The Patent Act requires that patent claims be clear and distinct. 35 U.S.C. 112(b)(“The specification shall conclude with one or more claims particularly pointing out and distinctly claiming the subject matter which the inventor or a joint inventor regards as the invention.”).  Ambiguity is important because it can fundamentally smudge patent scope and resulting enforceability.  As a friend recently commented to me – that ambiguity fuels conflict and (in my view) helps spoil the market for patents.
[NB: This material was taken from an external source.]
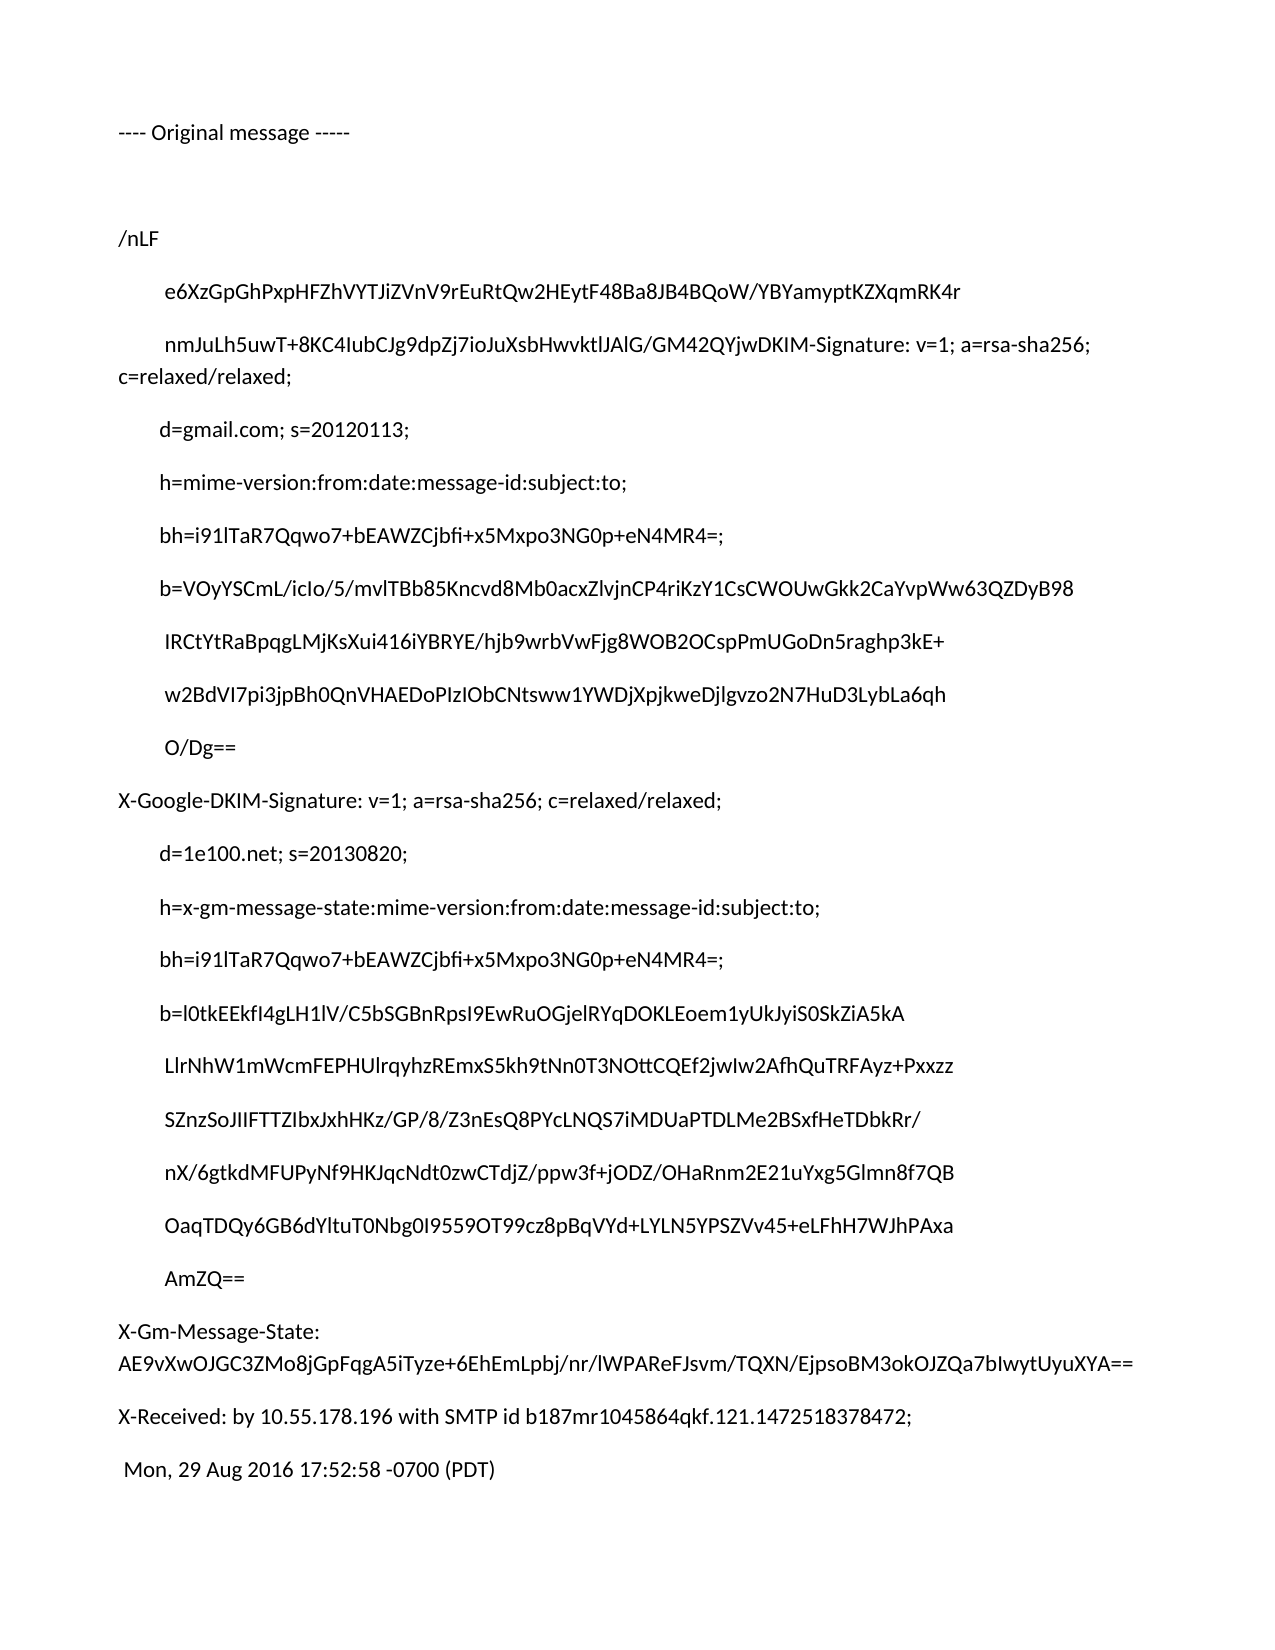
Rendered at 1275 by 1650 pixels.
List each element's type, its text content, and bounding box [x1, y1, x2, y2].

The rule of definiteness is designed to put the world on notice of the scope of the exclusive patent right. Unduly ambiguous claims are not patentable and – if patented – are invalid.  As the Supreme Court recently held, the scope must be “reasonably certain” to one of skill in the art. Nautilus (2014).  Although not requiring absolute certainty, reasonable certainty remains a high standard that has been thought of as a civil equivalent of the beyond-a-reasonable-doubt standard used in criminal cases and is the same standard used to prove lost-profits damages.

Applicant Responsibilities: The Examiner is the first adjudicator of indefiniteness, but it is applicants who draft and amend patent claims.  The patent system creates some incentive for applicants seek some claims that are ambiguous (with other claims being more well defined).  However rather than addressing that partial incentive for ambiguity, I wanted to think for a moment about the applicant’s requirement under the law.

The Duty of Candor & Good Faith Dealing is a fundamental aspect of the patent prosecution system.  Rule 56 includes:

Each individual associated with the filing and prosecution of a patent application has a duty of candor and good faith in dealing with the Office, which includes a duty to disclose to the Office all information known to that individual to be material to patentability as defined in this section. The duty to disclose information exists with respect to each pending claim until the claim is cancelled or withdrawn from consideration, or the application becomes abandoned.

37 C.F.R. § 1.56.

Although patent attorneys (and agents) have a duty of zealous advocacy for their clients (37 C.F.R. § 10.84), the duty of candor and good faith dealing is significantly raised in the ex parte patent prosecution process in comparison with traditional adversarial proceedings such as litigation.

It seems to me that the duty of candor would kick-in if the applicant knew a claim term to be unduly ambiguous (scope not reasonably certain).  The bigger question involves other what-ifs: What if the applicant knows of that a term has multiple definitions that leave the term potentially indefinite; and what if the applicant knows that a term is not well defined in the art?